Cette situation devait nécessairement trouver, à terme, une expression politique sur la gauche de l’échiquier politique. En France, le PS a lui-même appliqué une sévère politique d’austérité et de contre-réformes (gouvernement Hollande). En conséquence, l’hostilité de millions de jeunes et de travailleurs à cette politique réactionnaire s’est exprimée à l’extérieur du PS, sous la forme d’un soutien massif à la candidature de Mélenchon.

Une telle cristallisation politique n’avait rien d’automatique : elle supposait que Mélenchon défende une alternative de gauche suffisamment radicale. Certes, d’un point de vue marxiste, la radicalité de Mélenchon était toute relative [1]. Mais du point de vue des masses, le programme officiel de la FI – L’Avenir en commun – tranchait nettement avec les politiques réactionnaires de ces dix dernières années (et au-delà). Les appels de Mélenchon à une « révolution citoyenne » et à une VIe République – aussi vagues soient-ils, au fond – ont permis de lier le programme de réformes progressistes de la FI à la perspective générale d’une rupture avec le vieux système politique. Ce fut l’une des clés du succès de cette campagne, en particulier dans la jeunesse.

Le même processus général s’est développé dans de nombreux pays, sous des formes et à des rythmes divers. En Grèce, après avoir remporté une éclatante victoire aux élections de 2009, le parti socialiste (PASOK) a mené une politique d’austérité draconienne, ce qui a ouvert la voie à l’émergence de Syriza, sur sa gauche. En Espagne, l’ascension fulgurante de Podemos, en 2014 et 2015, était une conséquence des compromissions du Parti Socialiste espagnol (le PSOE). En Grande-Bretagne, par contre, c’est à travers la social-démocratie – le Labour – que la radicalisation politique des masses s’est exprimée : elle a porté Jeremy Corbyn à la tête du parti en 2015. Depuis, il n’a cessé d’y conforter sa position, au grand désespoir de l’aile droite du Labour. Aux Etats-Unis, c’est à travers la figure de Bernie Sanders que se sont exprimées les aspirations sociales de millions d’Américains. On pourrait citer d’autres exemples, mais ces derniers suffisent à indiquer le caractère international de ce processus, qui découle précisément d’une crise mondiale du capitalisme.

Un défaut de radicalité

Que s’est-il passé, depuis 2017, qui permettrait d’expliquer le revers de la FI aux élections européennes ? Qu’est-ce qui a changé – soit dans les conditions objectives, soit dans la politique de la FI ?

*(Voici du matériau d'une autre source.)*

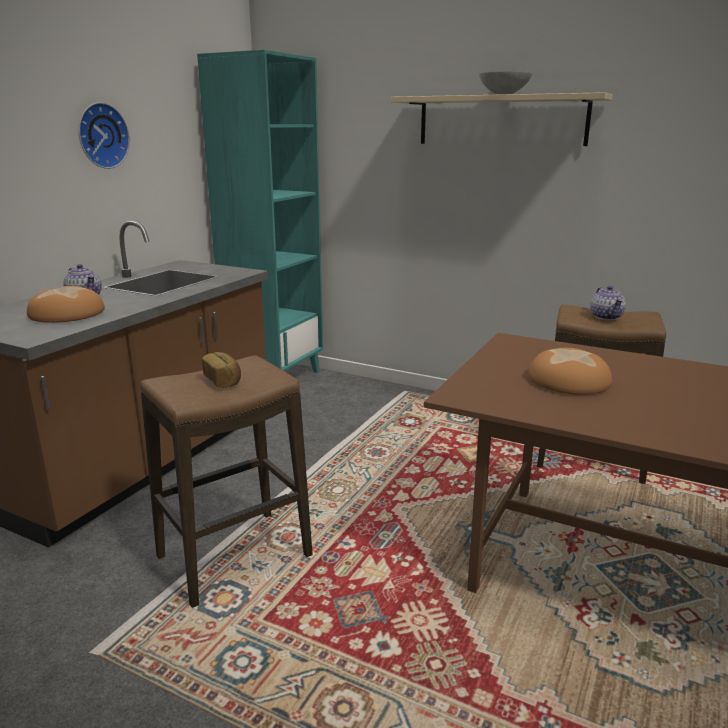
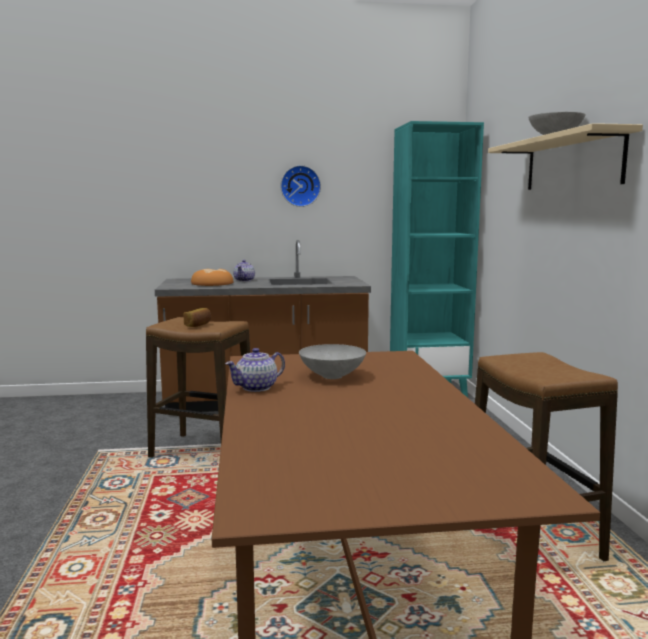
camera: 55 degrees right, 10 degrees down
(569, 380) = (331, 376): bread -> grey bowl
(606, 317) = (539, 366): teapot -> teapot (257, 387)

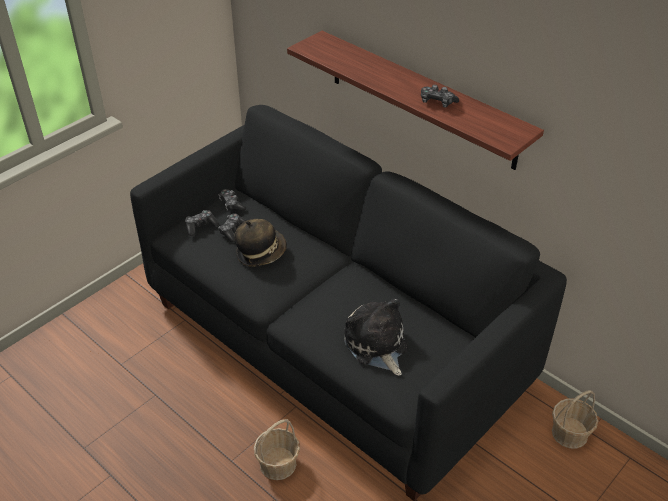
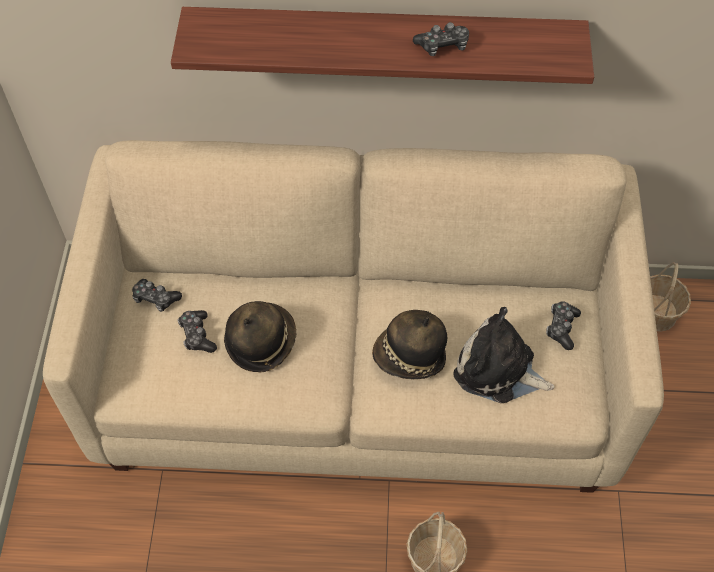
camera: 40 degrees left, 15 degrees up
(200, 226) = (149, 355): game controller -> game controller (561, 328)
(332, 307) = (409, 357): none -> hat
(335, 343) = (358, 375): black sofa -> beige sofa

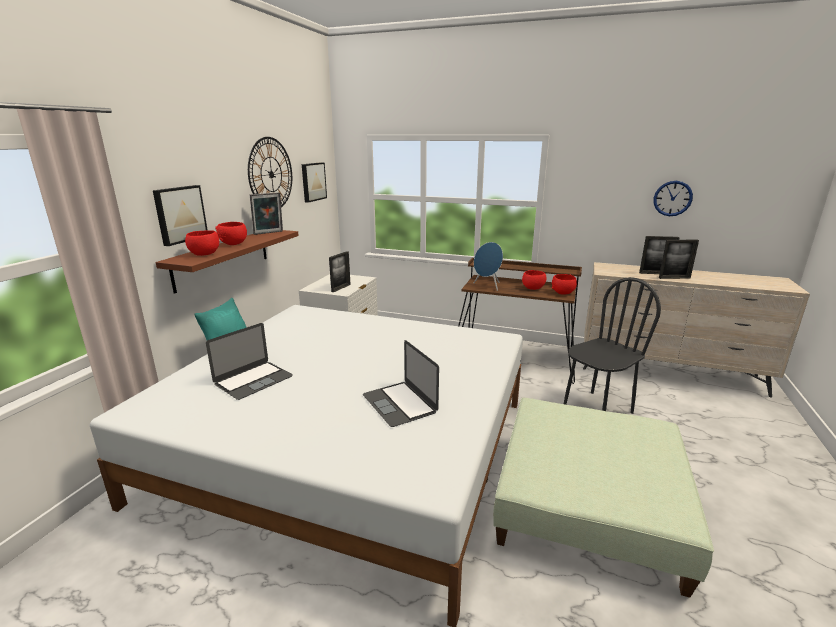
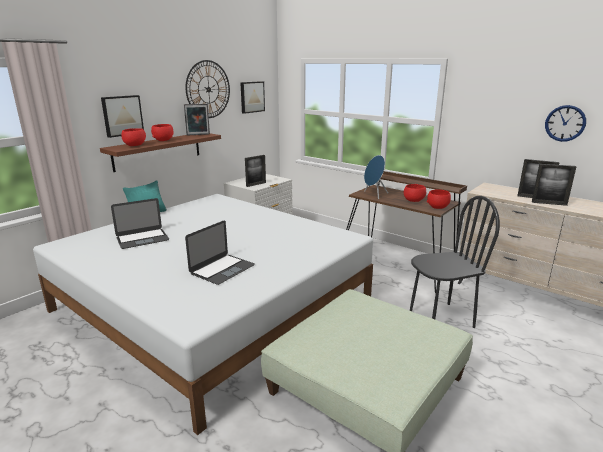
camera: 20 degrees right, 0 degrees up
(399, 403) = (222, 269): laptop -> laptop turned 135 degrees counterclockwise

Les conditions objectives n’ont pas changé, fondamentalement. La crise du capitalisme se poursuit ; les contre-réformes se multiplient. Dans les masses, une profonde colère monte de jour en jour, comme l’a très bien signalé le mouvement des Gilets jaunes. De ce point de vue, les conditions objectives sont aujourd’hui au moins aussi favorables à la FI qu’elles ne l’étaient en 2017.

Bien sûr, on peut invoquer des conditions objectives plus conjoncturelles et, cette fois-ci, défavorables à la FI : l’abstention massive aux élections européennes, l’impact des perquisitions d’octobre dernier, un contexte favorable aux Verts, etc. On ne prétend pas que ces facteurs n’ont pas pesé. Mais ils ne permettent pas d’expliquer que la FI passe de 7 à 1,4 million de voix entre 2017 et 2019, quand le RN, lui, passe de 7,6 à 5,2 millions de voix. Pourquoi le RN a-t-il beaucoup moins pâti que la FI de l’abstention massive ?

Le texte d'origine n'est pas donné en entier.